Conflict arose because the Whangarei Chapter perceived the transferred gangmember owed a further debt when he continued to reside in Whangārei, rather than the Far North.
On 15 October 2016, Adam Dodd went to Mower Rd where the gang member was residing to take a red Holden Commodore which belonged to the gang member's partner.
Dodd spoke to the gangster for about 20 minutes and told him he was going to take the car, and he did.
The gangmember said later he feared there would be violence against him, his partner and his children, who were also present at the address, if he tried to prevent Adam Dodd from taking the vehicle.
The gangmember then contacted the Far North Tribesmen to assist in getting the vehicle back, but negotiations failed to resolve the issue.

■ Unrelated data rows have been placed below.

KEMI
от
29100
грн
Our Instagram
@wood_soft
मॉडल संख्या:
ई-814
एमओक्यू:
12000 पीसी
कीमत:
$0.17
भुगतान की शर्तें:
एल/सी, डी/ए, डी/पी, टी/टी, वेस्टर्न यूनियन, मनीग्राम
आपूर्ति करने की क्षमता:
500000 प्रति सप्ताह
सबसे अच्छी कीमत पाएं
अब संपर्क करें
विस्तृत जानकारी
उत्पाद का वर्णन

About 3.30am on October 18, 2016, several members of the Far North Tribesmen travelled to Adam Dodd's home in Kensington and retrieved the Commodore. Shots were also heard while the gang members were at Adam Dodd's house. The vehicle was then taken back to Mower Rd.
Adam Dodd called his brother Nicky Dodd, who went to Kensington before the brothers travelled to Whakapara to check on their other brother, Kelly Dodd.
In a police interview, Nicky Dodd said he thought the gang members were at his brother's house when he called him.
He drove to Kensington but what Adam failed to say was that incident had happened earlier that morning.
From Whakapara, Nicky Dodd drove to the intersection of State Highway 1 and Mower Rd and fired a shot that killed Harris. Harris was with a group of gang members outside the Mower Rd home when the fatal shot was fired.
Nicky Dodd admitted to police he fired a shot towards a group of gang members because they had terrorised his brother's family.
However, he said the shot was a scare tactic rather than aimed at anyone specifically at the house on Mower Rd.
"I wasn't aiming at anybody. There were too many of them. [The shot] wasn't meant to go that far. I was half asleep at the time," he told Detective Josh Lautogo in a recorded interview played to the jury at his trial.
When asked what he did with the firearm, Nicky Dodd said he dumped it in a river a long time ago but wouldn't say where.
The Crown case during the three-week trial was that Nicky Dodd discharged a firearm while knowing people were present outside the Mower Rd house.
Nicky Dodd would not have stashed his car and driven to a public toilet for an associate to pick him up after the shooting if he had not meant to shoot anyone, Crown solicitor Mike Smith told the jury.